„Vivant“, dessen zweite Staffel im Juli debütierte, zog im August unglaubliche 15,6 Millionen einzelne Zuschauer in der gesamten Region an, wobei 15,1 Millionen davon allein aus Japan stammten. Diese nationale Zahl repräsentiert ein Viertel der 61,4 Millionen Zuschauer, die von ampd Analytics, dem Streaming-Messarm von Media Partners Asia (MPA), über japanische Video-on-Demand (VOD)-Dienste verfolgt wurden. Die Ergebnisse unterstreichen die immense Popularität des Dramas auf seinem Heimatmarkt, wie im Bericht von ampd Vision, „Vivant: A TV Broadcast Hit, Streamed“, hervorgehoben wird.
Die Serie folgt Yusuke Nogi, einem Angestellten eines japanischen Handelsunternehmens, der in eine internationale Verschwörung verwickelt wird, an der eine geheime Regierungsinformationseinheit beteiligt ist. Ihre fesselnde Erzählung, kombiniert mit einer geschickten Vertriebsstrategie, erwies sich als Erfolgsformel. Ein Schlüsselelement dieses Erfolgs war die Verfügbarkeit auf TVer, Japans kostenloser Plattform, die von Rundfunkanstalten betrieben wird und 10,2 Millionen seiner Zuschauer ausmachte. TBS stellte neue Episoden strategisch innerhalb einer Stunde nach ihrer Sonntagsausstrahlung auf TVer zur Verfügung, während die exklusive kostenpflichtige Streaming-Verfügbarkeit U-Next vorbehalten blieb. Dieser duale Ansatz schuf ein einzigartiges Sehverhalten, mit einem zweiten Höhepunkt der Zuschauerzahlen jeden Montagabend und beeindruckenden 92 % der wiederkehrenden Zuschauer, die bereits die vorherige Episode gesehen hatten.

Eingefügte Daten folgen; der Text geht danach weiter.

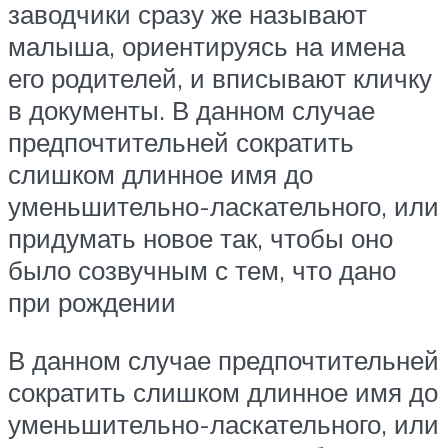
заводчики сразу же называют
малыша, ориентируясь на имена
его родителей, и вписывают кличку
в документы. В данном случае
предпочтительней сократить
слишком длинное имя до
уменьшительно-ласкательного, или
придумать новое так, чтобы оно
было созвучным с тем, что дано
при рождении
В данном случае предпочтительней
сократить слишком длинное имя до
уменьшительно-ласкательного, или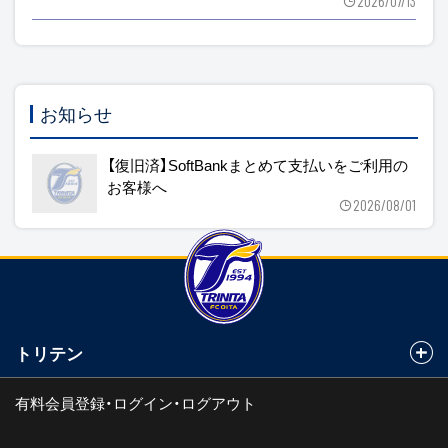
2026/07/13
お知らせ
【復旧済】SoftBankまとめて支払いをご利用の
お客様へ
2026/08/01
トリテン
有料会員登録・ログイン・ログアウト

Dieser innovative Vertrieb erschloss nicht nur neue Zielgruppen, sondern belebte auch das Interesse an der ersten Staffel. Die Zuschauerzahlen von Netflix für „Vivant“ stiegen zwischen Mai und August um mehr als das Achtfache, von 300.000 auf 2,5 Millionen, während U-Next im gleichen Zeitraum sein Publikum von 100.000 auf 2 Millionen steigerte. Bemerkenswerterweise war die Anziehungskraft der Show so stark, dass schätzungsweise jeder achte Prime Video-Abonnent und jeder zehnte Netflix-Abonnent in Japan sich dafür entschied, „Vivant“ auf der kostenlosen TVer-Plattform anzusehen und ihre kostenpflichtigen Abonnements zu umgehen.
Das Phänomen erstreckte sich über traditionelle Streaming-Plattformen hinaus. „Vivant“ baute eine bedeutende Präsenz auf YouTube auf, wo verwandte Inhalte 13,2 Millionen Zuschauer anzogen – fast so viele wie die VOD-Reichweite. Dieses Engagement verteilte sich auf über 1.600 Videos von 450 Kanälen und summierte sich auf 8,8 Millionen Stunden Sehzeit. Eine von TBS produzierte Begleitserie, „Villains' Meeting Room“, erreichte ebenfalls durchschnittlich mehr als 1,3 Millionen Zuschauer pro Episode, was das expansive Ökosystem des Dramas weiter demonstriert. Sam Yousif, Geschäftsführer von ampd Analytics, betonte die vielschichtige Natur des Triumphs und erklärte: „‚Vivant‘ ist ebenso eine Vertriebsgeschichte wie eine Inhaltsgeschichte... Ein Viertel des verfolgten VOD-Publikums Japans sah ein Drama in einem einzigen Monat, und Premium-Abonnenten wechselten zu einer kostenlosen Plattform, um es zu verfolgen.“
Trotz seiner beispiellosen nationalen und regionalen Streaming-Dominanz bleibt die globale Reichweite von „Vivant“ weitgehend begrenzt. Ampd Analytics berichtete, dass etwa 97 % aller Aufrufe aus Japan stammten, ein Muster, das mit den breiteren Herausforderungen übereinstimmt, denen japanische Dramen bei der Gewinnung internationaler Zugkraft gegenüberstehen. Während koreanische Dramen durchschnittlich 4,1 Mal im Monat in den globalen Top 10 von Netflix erscheinen und japanische Animes 1,4 Mal, gelingt japanischen Dramen dieses Kunststück nur 0,3 Mal im Monat. „Vivant“ hat unbestreitbar nationale Streaming-Rekorde gebrochen und einen neuen Maßstab für japanische Serien in Asien gesetzt, aber der Weg zu einer breiteren internationalen Attraktivität bleibt eine deutliche Herausforderung.